Let $ER_{n} (p)$ be the Erdős-Rényi random graph (see the second model in the link), where $p=\frac{\lambda}{n}$. Furthermore, let $W_{ER_{n}}$ be the number of wedges in the graph, and $\Delta_{ER_{n}} $ be the number of triangles in the graph.
I have to show that $$\lim_{n \to \infty} n^{-1} E(W_{ER_{( \lambda / n ) }} ) = \lambda^2 \qquad (1)$$ and that $$\lim_{n \to \infty} E(\Delta_{ER_{( \lambda / n ) }} ) = \frac{1}{2} \lambda^3 \qquad(2) .$$ For (2), I computed that it's equal to $ \lim_{n \to \infty} \frac{1}{6} \big{(} \frac{\lambda}{n} \big{)}^{3} n(n-1)(n-2) = \frac{1}{6} \lambda^3$. My reasoning process went as follows: there is a probability of $\big{(} \frac{\lambda}{n} \big{)}^{3}$ that three nodes are connected, but this can be done in $6$ ways, so we divide by $6$. Furthermore, it can be done by choosing one out of $n$ nodes in the graph, which then must be connected to one of $(n-1)$ nodes in the graph, and then these two connected nodes must be connected to a third node, of which there are $(n-2)$ left.
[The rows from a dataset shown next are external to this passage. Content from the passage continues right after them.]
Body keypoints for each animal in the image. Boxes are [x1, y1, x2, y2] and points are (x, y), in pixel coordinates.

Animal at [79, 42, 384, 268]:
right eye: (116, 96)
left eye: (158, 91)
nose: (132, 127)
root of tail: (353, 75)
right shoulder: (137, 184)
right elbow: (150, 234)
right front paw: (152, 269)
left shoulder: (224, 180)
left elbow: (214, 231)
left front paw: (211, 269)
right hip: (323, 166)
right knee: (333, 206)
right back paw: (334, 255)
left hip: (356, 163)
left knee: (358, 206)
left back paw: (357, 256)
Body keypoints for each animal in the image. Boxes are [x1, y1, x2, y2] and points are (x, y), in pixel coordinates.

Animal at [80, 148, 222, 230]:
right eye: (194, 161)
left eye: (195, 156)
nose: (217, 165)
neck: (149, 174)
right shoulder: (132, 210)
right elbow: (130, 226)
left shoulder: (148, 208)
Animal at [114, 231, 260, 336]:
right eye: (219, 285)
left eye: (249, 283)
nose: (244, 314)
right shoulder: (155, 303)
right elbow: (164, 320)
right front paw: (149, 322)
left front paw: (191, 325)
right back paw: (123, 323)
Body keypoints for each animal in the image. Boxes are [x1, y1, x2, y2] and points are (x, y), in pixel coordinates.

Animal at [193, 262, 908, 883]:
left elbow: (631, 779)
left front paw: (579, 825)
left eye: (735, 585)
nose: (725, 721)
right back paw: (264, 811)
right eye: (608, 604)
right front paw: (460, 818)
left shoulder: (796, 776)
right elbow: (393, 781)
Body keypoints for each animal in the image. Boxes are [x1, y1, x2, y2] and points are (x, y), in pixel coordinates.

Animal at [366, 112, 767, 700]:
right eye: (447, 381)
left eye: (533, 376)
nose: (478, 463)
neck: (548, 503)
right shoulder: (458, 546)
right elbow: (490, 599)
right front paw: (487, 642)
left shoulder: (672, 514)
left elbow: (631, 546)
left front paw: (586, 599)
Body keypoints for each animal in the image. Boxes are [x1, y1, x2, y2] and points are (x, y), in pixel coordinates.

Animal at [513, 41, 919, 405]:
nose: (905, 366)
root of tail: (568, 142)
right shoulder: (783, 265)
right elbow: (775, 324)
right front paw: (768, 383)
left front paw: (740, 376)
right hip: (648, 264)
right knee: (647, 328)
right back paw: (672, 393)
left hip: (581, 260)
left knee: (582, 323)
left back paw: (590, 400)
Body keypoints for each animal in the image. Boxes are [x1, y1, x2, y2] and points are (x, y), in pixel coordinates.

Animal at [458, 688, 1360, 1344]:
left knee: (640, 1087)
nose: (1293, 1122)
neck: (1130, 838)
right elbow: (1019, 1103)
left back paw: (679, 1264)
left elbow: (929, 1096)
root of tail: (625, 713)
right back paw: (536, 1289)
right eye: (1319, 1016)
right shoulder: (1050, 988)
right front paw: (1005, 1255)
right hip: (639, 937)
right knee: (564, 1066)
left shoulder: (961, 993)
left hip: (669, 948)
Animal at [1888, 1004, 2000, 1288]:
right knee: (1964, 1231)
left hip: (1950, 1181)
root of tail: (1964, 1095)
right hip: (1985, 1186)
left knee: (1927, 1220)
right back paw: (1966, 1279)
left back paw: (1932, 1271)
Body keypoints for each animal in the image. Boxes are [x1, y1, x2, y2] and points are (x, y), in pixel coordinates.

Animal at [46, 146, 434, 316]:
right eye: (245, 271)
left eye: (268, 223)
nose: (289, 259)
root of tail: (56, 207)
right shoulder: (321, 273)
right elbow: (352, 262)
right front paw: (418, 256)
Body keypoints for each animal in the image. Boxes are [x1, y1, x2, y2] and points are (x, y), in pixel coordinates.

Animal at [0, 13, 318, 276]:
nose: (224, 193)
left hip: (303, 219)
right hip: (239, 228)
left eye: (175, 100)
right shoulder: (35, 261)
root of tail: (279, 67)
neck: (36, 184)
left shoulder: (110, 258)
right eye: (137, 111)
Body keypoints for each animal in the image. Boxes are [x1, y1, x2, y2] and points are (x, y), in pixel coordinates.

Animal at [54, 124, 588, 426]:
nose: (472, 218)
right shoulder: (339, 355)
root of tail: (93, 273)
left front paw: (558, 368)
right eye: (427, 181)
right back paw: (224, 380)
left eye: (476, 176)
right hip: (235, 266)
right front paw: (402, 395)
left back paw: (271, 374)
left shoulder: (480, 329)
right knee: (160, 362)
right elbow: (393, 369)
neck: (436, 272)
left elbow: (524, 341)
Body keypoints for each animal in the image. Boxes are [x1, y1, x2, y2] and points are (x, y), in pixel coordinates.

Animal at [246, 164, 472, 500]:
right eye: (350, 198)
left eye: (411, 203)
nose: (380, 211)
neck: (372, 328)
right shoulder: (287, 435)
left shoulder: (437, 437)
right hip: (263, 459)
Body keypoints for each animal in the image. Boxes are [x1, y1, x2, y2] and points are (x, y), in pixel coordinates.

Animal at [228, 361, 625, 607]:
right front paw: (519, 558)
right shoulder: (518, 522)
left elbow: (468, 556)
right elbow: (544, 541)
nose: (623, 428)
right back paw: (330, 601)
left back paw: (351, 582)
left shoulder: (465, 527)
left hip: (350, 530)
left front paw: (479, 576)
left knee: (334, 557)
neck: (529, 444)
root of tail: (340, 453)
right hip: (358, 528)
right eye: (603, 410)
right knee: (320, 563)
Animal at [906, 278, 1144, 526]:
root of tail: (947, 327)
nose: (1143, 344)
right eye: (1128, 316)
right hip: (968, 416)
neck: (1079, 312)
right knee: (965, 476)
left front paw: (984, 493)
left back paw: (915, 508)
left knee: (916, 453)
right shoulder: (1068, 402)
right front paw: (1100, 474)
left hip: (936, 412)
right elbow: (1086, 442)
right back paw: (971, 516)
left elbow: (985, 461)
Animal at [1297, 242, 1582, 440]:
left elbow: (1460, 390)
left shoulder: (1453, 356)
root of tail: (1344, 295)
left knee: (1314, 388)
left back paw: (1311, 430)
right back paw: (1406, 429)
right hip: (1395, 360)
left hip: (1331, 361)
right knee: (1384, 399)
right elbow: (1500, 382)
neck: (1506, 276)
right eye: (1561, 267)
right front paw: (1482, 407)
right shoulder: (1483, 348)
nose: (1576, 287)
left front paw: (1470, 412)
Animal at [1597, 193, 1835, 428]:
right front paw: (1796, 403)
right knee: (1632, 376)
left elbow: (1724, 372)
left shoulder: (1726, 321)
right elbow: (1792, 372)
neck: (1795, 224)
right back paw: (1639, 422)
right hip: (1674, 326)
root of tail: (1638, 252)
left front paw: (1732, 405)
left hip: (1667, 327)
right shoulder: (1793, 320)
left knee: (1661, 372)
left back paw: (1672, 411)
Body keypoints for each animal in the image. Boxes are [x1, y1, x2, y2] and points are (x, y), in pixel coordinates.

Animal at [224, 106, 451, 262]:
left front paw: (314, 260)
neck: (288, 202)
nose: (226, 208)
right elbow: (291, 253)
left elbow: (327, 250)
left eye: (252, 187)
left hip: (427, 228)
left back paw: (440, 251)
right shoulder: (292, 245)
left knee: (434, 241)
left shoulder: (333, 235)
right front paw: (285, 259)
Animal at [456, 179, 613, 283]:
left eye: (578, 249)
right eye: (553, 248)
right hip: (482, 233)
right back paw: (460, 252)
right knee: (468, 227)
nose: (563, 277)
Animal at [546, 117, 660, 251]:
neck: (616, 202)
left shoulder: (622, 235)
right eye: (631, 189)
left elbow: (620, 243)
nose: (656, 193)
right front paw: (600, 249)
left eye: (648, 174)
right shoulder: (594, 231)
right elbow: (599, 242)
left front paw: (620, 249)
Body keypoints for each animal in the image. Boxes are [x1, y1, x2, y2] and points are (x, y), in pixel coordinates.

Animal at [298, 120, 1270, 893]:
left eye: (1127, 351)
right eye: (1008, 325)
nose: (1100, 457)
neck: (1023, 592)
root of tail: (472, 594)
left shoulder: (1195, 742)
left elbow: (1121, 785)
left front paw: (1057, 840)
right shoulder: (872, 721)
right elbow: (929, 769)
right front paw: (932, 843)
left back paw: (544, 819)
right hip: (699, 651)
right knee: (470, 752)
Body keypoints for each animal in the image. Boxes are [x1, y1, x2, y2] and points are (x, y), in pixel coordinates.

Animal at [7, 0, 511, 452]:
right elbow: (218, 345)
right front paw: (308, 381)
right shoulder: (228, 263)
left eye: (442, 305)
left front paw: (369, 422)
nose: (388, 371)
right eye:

However, apparently something went wrong with my reasoning. Can you point out where I'm wrong? And help me with deriving equation (1) ?
You are mostly right. One way to really see how/why you choose these vertices is to break up this expectation into a sum of indicator functions. For example, if $\Delta_{ER(n,\lambda/n)}$ is the number of triangles in $ER(n, \lambda/n)$, then \begin{equation*} \Delta_{ER(n, \lambda/n)} = \sum_{A=\{v_1, v_2, v_3\}} 1_{\text{triangle }v_1, v_2, v_3 \text{ is present}}, \end{equation*} where $1_{\text{triangle }v_1, v_2, v_3 \text{ is present}}$ is 1 if the triangle is present and 0 if it is not present. There are ${ n \choose 3}$ possible triangles and each one is present with probability $(\lambda/n)^3$. So by linearity of expectation, \begin{equation*} E[\Delta_{ER(n, \lambda/n)}] = \sum_{A=\{v_1, v_2, v_3\}} (\lambda/n)^3 = {n \choose 3}(\lambda/n)^3. \end{equation*}
Now as for your "wedges", which I assume is a path of length 2; note that for three vertices, there are 3 such paths. Each occurs with probability $(\lambda/n)^2$. ...